WHAT TO WORK ON: If a line appears in the data below, it must appear in your answer exactly as given.

*** Opening of SOURCE DATA ***

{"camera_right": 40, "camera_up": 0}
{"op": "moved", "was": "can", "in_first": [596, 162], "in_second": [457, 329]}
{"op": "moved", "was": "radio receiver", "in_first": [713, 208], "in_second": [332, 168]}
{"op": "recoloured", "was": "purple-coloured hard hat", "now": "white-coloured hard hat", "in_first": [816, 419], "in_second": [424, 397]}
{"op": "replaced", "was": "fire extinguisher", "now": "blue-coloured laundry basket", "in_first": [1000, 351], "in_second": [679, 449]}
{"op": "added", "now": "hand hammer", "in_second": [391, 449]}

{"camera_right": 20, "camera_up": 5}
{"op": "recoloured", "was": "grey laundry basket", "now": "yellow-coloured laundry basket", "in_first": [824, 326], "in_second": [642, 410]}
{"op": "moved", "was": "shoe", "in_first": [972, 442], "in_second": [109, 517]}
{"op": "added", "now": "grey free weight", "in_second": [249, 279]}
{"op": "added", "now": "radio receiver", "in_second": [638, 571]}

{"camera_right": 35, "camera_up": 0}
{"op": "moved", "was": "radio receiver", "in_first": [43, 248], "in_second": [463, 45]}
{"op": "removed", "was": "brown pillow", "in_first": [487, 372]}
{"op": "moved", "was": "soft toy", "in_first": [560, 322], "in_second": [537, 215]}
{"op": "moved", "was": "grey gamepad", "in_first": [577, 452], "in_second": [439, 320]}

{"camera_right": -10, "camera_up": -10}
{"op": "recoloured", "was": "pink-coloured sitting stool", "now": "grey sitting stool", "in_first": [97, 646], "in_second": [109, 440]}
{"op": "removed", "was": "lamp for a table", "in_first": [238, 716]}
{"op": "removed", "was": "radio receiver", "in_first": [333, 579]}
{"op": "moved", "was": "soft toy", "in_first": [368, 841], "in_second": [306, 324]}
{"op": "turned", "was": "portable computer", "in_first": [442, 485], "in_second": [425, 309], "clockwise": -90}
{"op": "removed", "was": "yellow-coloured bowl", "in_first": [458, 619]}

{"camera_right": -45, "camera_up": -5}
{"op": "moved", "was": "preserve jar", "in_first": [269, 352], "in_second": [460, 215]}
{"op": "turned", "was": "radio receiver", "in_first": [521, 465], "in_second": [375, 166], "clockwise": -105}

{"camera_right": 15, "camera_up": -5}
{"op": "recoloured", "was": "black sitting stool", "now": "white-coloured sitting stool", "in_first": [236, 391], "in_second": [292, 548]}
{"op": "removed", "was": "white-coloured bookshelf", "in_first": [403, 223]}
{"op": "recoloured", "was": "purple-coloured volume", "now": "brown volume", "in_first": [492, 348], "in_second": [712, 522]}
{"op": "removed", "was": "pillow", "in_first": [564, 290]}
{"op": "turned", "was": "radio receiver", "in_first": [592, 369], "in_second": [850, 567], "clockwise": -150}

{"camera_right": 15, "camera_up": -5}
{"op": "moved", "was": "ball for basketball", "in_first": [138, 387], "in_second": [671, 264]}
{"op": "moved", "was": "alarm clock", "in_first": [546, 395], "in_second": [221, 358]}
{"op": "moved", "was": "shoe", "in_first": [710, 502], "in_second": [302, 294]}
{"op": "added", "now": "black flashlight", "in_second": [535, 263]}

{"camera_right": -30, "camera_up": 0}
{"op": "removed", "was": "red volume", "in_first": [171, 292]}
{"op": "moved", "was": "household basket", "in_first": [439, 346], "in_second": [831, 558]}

*** Close of SOURCE DATA ***

OUTPUT FOR THIS EXERCISE:
{"camera_right": 40, "camera_up": 0}
{"op": "moved", "was": "can", "in_first": [596, 162], "in_second": [457, 329]}
{"op": "moved", "was": "radio receiver", "in_first": [713, 208], "in_second": [332, 168]}
{"op": "recoloured", "was": "purple-coloured hard hat", "now": "white-coloured hard hat", "in_first": [816, 419], "in_second": [424, 397]}
{"op": "replaced", "was": "fire extinguisher", "now": "blue-coloured laundry basket", "in_first": [1000, 351], "in_second": [679, 449]}
{"op": "added", "now": "hand hammer", "in_second": [391, 449]}

{"camera_right": 20, "camera_up": 5}
{"op": "recoloured", "was": "grey laundry basket", "now": "yellow-coloured laundry basket", "in_first": [824, 326], "in_second": [642, 410]}
{"op": "moved", "was": "shoe", "in_first": [972, 442], "in_second": [109, 517]}
{"op": "added", "now": "grey free weight", "in_second": [249, 279]}
{"op": "added", "now": "radio receiver", "in_second": [638, 571]}

{"camera_right": 35, "camera_up": 0}
{"op": "moved", "was": "radio receiver", "in_first": [43, 248], "in_second": [463, 45]}
{"op": "removed", "was": "brown pillow", "in_first": [487, 372]}
{"op": "moved", "was": "soft toy", "in_first": [560, 322], "in_second": [537, 215]}
{"op": "moved", "was": "grey gamepad", "in_first": [577, 452], "in_second": [439, 320]}

{"camera_right": -10, "camera_up": -10}
{"op": "recoloured", "was": "pink-coloured sitting stool", "now": "grey sitting stool", "in_first": [97, 646], "in_second": [109, 440]}
{"op": "removed", "was": "lamp for a table", "in_first": [238, 716]}
{"op": "removed", "was": "radio receiver", "in_first": [333, 579]}
{"op": "moved", "was": "soft toy", "in_first": [368, 841], "in_second": [306, 324]}
{"op": "turned", "was": "portable computer", "in_first": [442, 485], "in_second": [425, 309], "clockwise": -90}
{"op": "removed", "was": "yellow-coloured bowl", "in_first": [458, 619]}

{"camera_right": -45, "camera_up": -5}
{"op": "moved", "was": "preserve jar", "in_first": [269, 352], "in_second": [460, 215]}
{"op": "turned", "was": "radio receiver", "in_first": [521, 465], "in_second": [375, 166], "clockwise": -105}

{"camera_right": 15, "camera_up": -5}
{"op": "recoloured", "was": "black sitting stool", "now": "white-coloured sitting stool", "in_first": [236, 391], "in_second": [292, 548]}
{"op": "removed", "was": "white-coloured bookshelf", "in_first": [403, 223]}
{"op": "recoloured", "was": "purple-coloured volume", "now": "brown volume", "in_first": [492, 348], "in_second": [712, 522]}
{"op": "removed", "was": "pillow", "in_first": [564, 290]}
{"op": "turned", "was": "radio receiver", "in_first": [592, 369], "in_second": [850, 567], "clockwise": -150}

{"camera_right": 15, "camera_up": -5}
{"op": "moved", "was": "ball for basketball", "in_first": [138, 387], "in_second": [671, 264]}
{"op": "moved", "was": "alarm clock", "in_first": [546, 395], "in_second": [221, 358]}
{"op": "moved", "was": "shoe", "in_first": [710, 502], "in_second": [302, 294]}
{"op": "added", "now": "black flashlight", "in_second": [535, 263]}

{"camera_right": -30, "camera_up": 0}
{"op": "removed", "was": "red volume", "in_first": [171, 292]}
{"op": "moved", "was": "household basket", "in_first": [439, 346], "in_second": [831, 558]}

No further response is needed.